Wednesday, June 17, 2009

Tuesday, June 16, 2009

aura cleansing

We plan for Spa Payaná to feature treatments that include local folklore and spirituality. Over the next several weeks we will try different rites and rituals practiced in our local culture to determine which we could offer our guests. Today Lucy and I had an aura cleansing performed by a local spirit worker to get a sense of what the experience would be like. It was very interesting, and you do walk away from the adventure feeling 'cleansed.' If you will be staying with us and would like to try this, we can arrange it for you.

Monday, June 15, 2009

iranian elections

Courageous women fighting thugs for their human rights. I salute all Iranians who are standing up for justice tonight. Evil must be confronted and destroyed.

Saturday, June 13, 2009

spa payaná

We have begun preliminary work on the area that will eventually become the Payaná Nature Spa. By 'nature spa' we mean a spa that is cleverly and respectfully woven into the beautiful nature that we have here at Paya Bay. We are finding the natural grottoes between the trees and rock formations in the sector we've selected, leveling these areas out, and connecting them with paths and/or stairs. Because of the high elevation of this area, many of these niches will also have incredible ocean views. Later we'll construct a series of "treatment huts" for the various natural treatments we'll be offering. Clients will find themselves immersed in lush and wonderful natural surroundings as they move between the treatment huts.

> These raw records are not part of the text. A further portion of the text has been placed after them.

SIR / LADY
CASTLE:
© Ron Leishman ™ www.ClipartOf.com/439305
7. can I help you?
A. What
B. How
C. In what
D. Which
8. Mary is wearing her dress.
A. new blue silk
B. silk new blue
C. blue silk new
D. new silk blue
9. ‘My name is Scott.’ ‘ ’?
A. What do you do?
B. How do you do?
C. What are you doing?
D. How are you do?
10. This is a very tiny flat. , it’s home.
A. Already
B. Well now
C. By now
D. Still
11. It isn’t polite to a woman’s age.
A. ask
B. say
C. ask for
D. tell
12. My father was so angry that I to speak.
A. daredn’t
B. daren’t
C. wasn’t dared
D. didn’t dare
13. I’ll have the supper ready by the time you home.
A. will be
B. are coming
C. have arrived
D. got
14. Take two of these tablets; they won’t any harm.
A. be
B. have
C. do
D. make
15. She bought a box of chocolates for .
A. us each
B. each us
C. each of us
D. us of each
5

The general location of the nature spa, directly behind our private beach.

Some of the preliminary work. The goal is to work with nature and not remove a single tree.

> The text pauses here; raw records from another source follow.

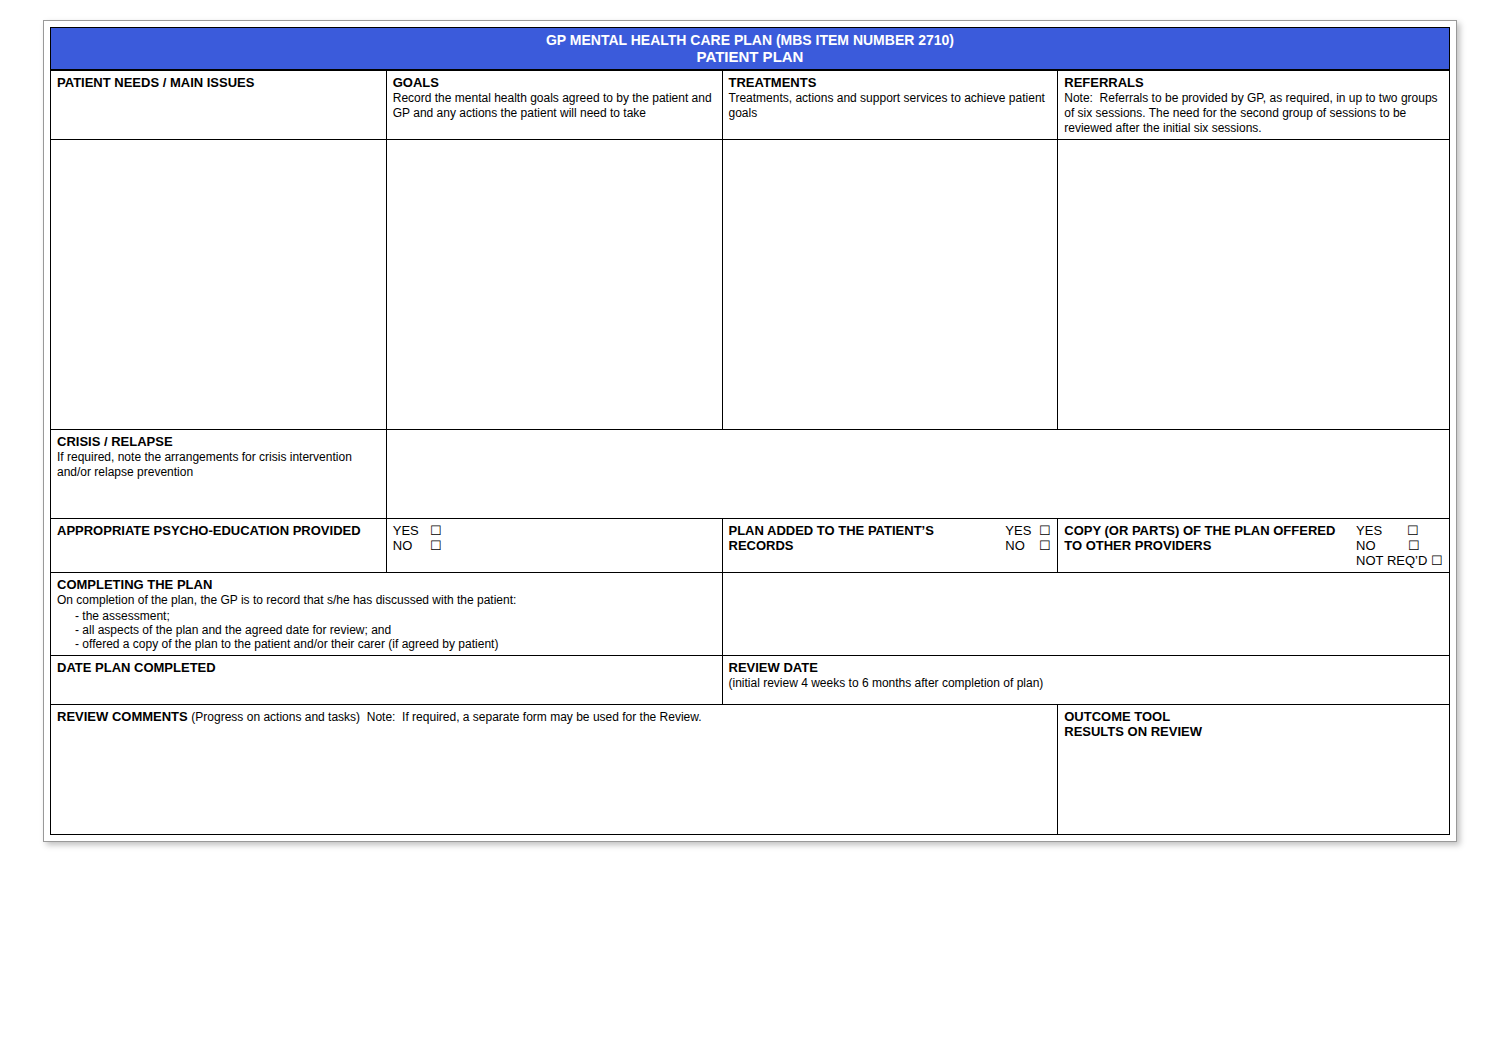GP MENTAL HEALTH CARE PLAN (MBS ITEM NUMBER 2710)
PATIENT PLAN
| PATIENT NEEDS / MAIN ISSUES | GOALS Record the mental health goals agreed to by the patient and GP and any actions the patient will need to take | TREATMENTS Treatments, actions and support services to achieve patient goals | REFERRALS Note: Referrals to be provided by GP, as required, in up to two groups of six sessions. The need for the second group of sessions to be reviewed after the initial six sessions. |
| CRISIS / RELAPSE If required, note the arrangements for crisis intervention and/or relapse prevention | |
| APPROPRIATE PSYCHO-EDUCATION PROVIDED | YES ☐ NO ☐ | / PLAN ADDED TO THE PATIENT’S RECORDS / YES ☐ NO ☐ / | / COPY (OR PARTS) OF THE PLAN OFFERED TO OTHER PROVIDERS / YES ☐ NO ☐ NOT REQ’D ☐ / |
| COMPLETING THE PLAN On completion of the plan, the GP is to record that s/he has discussed with the patient: the assessment; all aspects of the plan and the agreed date for review; and offered a copy of the plan to the patient and/or their carer (if agreed by patient) | |
| DATE PLAN COMPLETED | REVIEW DATE (initial review 4 weeks to 6 months after completion of plan) |
| REVIEW COMMENTS (Progress on actions and tasks) Note: If required, a separate form may be used for the Review. | OUTCOME TOOL RESULTS ON REVIEW |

Lucy and Macho Muffin visit the site.

I intend to have this project completed by the end of 2010, but we'll begin using the treatment huts as they come online.

Friday, June 12, 2009

blissing at the bliss bar

The Bliss Bar in the center of Paya Bay's dining room has become a favorite pre-dinner gathering place for our guests. Bartender Tom's special concoctions can definitely accelerate reaching the state of bliss.

Wednesday, June 10, 2009

bliss beach [update]

Everyone has been inquiring about it, so I decided I'd better do an update on the beach bar project. The recession has slowed us down, but we are steadily moving forward with this project. First of all, the project now has a name: Bliss Beach. The logo is above.

Observe that the first and second levels are quite advanced. The project will ultimately have three separate levels.

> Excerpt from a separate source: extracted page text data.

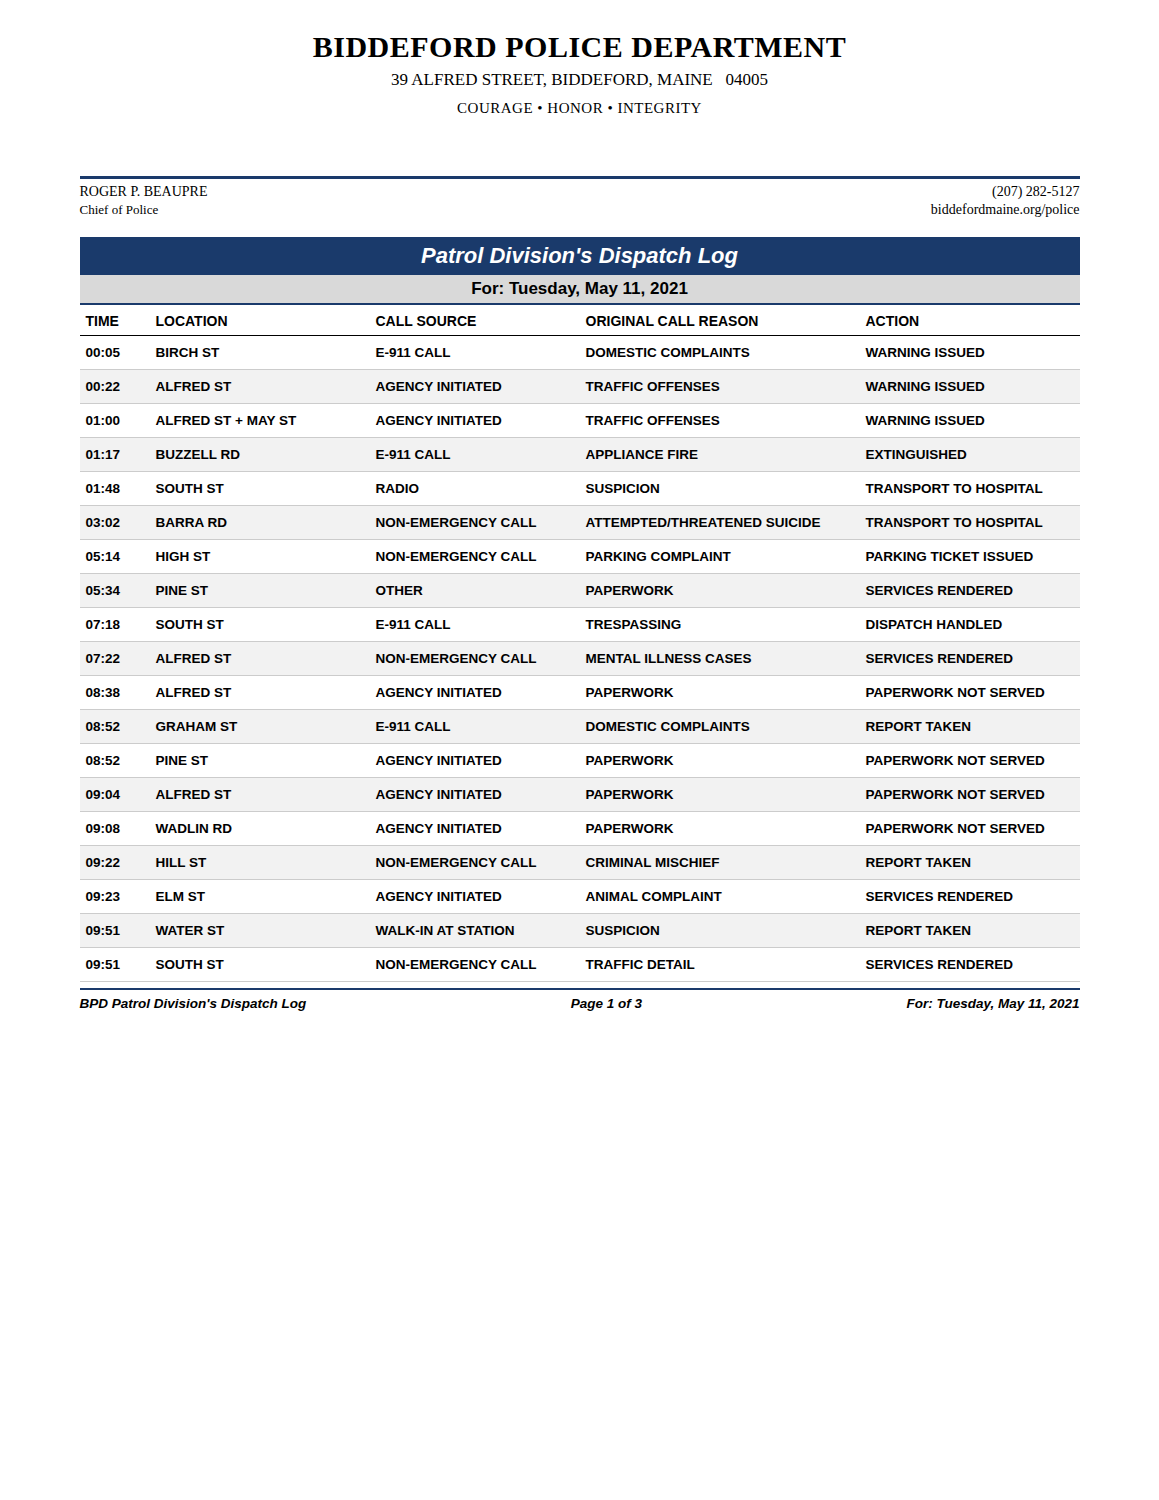BIDDEFORD POLICE DEPARTMENT
39 ALFRED STREET, BIDDEFORD, MAINE 04005
COURAGE • HONOR • INTEGRITY
ROGER P. BEAUPRE
Chief of Police
(207) 282-5127
biddefordmaine.org/police
Patrol Division's Dispatch Log
For: Tuesday, May 11, 2021
| TIME | LOCATION | CALL SOURCE | ORIGINAL CALL REASON | ACTION |
| --- | --- | --- | --- | --- |
| 00:05 | BIRCH ST | E-911 CALL | DOMESTIC COMPLAINTS | WARNING ISSUED |
| 00:22 | ALFRED ST | AGENCY INITIATED | TRAFFIC OFFENSES | WARNING ISSUED |
| 01:00 | ALFRED ST + MAY ST | AGENCY INITIATED | TRAFFIC OFFENSES | WARNING ISSUED |
| 01:17 | BUZZELL RD | E-911 CALL | APPLIANCE FIRE | EXTINGUISHED |
| 01:48 | SOUTH ST | RADIO | SUSPICION | TRANSPORT TO HOSPITAL |
| 03:02 | BARRA RD | NON-EMERGENCY CALL | ATTEMPTED/THREATENED SUICIDE | TRANSPORT TO HOSPITAL |
| 05:14 | HIGH ST | NON-EMERGENCY CALL | PARKING COMPLAINT | PARKING TICKET ISSUED |
| 05:34 | PINE ST | OTHER | PAPERWORK | SERVICES RENDERED |
| 07:18 | SOUTH ST | E-911 CALL | TRESPASSING | DISPATCH HANDLED |
| 07:22 | ALFRED ST | NON-EMERGENCY CALL | MENTAL ILLNESS CASES | SERVICES RENDERED |
| 08:38 | ALFRED ST | AGENCY INITIATED | PAPERWORK | PAPERWORK NOT SERVED |
| 08:52 | GRAHAM ST | E-911 CALL | DOMESTIC COMPLAINTS | REPORT TAKEN |
| 08:52 | PINE ST | AGENCY INITIATED | PAPERWORK | PAPERWORK NOT SERVED |
| 09:04 | ALFRED ST | AGENCY INITIATED | PAPERWORK | PAPERWORK NOT SERVED |
| 09:08 | WADLIN RD | AGENCY INITIATED | PAPERWORK | PAPERWORK NOT SERVED |
| 09:22 | HILL ST | NON-EMERGENCY CALL | CRIMINAL MISCHIEF | REPORT TAKEN |
| 09:23 | ELM ST | AGENCY INITIATED | ANIMAL COMPLAINT | SERVICES RENDERED |
| 09:51 | WATER ST | WALK-IN AT STATION | SUSPICION | REPORT TAKEN |
| 09:51 | SOUTH ST | NON-EMERGENCY CALL | TRAFFIC DETAIL | SERVICES RENDERED |
BPD Patrol Division's Dispatch Log
Page 1 of 3
For: Tuesday, May 11, 2021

Miguel works on the steps into the plunge pool.

A view toward the sea from the second level.

As always, we are striving for minimum impact on the site's sea palms, building around them instead of cutting any of them down.

I estimate four to six more weeks to get the pool level finished.

Thursday, June 4, 2009

our wonderful dogs

Recent guests Bob and Tammy sent us these awesome photographs of the resort's two dogs: Lucky and Foxy.

Lucky. He's a badass (just like his daddy).

Ms. Foxy. Caring and sweet as sugar.

Lucky exploring the wetlands. He's part Lab and loves the water.

At play on the beach.

So much good energy and happiness!

This photo is National Geographic quality. Way to go, Bob!
Photo credits: Bob Gerhardt

Monday, June 1, 2009

p&t series, part 2

Capitulating to our sense of adventure, Petra, Trevor and I made a stop at the 'floating bar' in Blue Rock harbor as part of the mangrove canal tour. This folkloric island bar was constructed atop the hull of a boat that floats in the middle of the harbor. It's ingenious: No flies and no wives!

One of the local señoritas poses with my friends.

Doing the Obama fist bump. Good times, good times!

p&t series, part 1

Atlanta friends Petra and Trevor were down here in Roatan this past week. We went on the mangrove canal tour in the Oak Ridge/Jonesville area on the South side of the island. It was a blast!

A nice view of one of the narrow mangrove canals.

In addition to the mangrove canals, this tour is a cultural experience as it allows visitors to see a typical island town with homes on stilts built along the water's edge.

A map of this fun tour. I give it two thumbs up and definitely recommend it!

snorkeling in the cove

Two guests explore the waters of Secret Cove, Paya Bay Resort.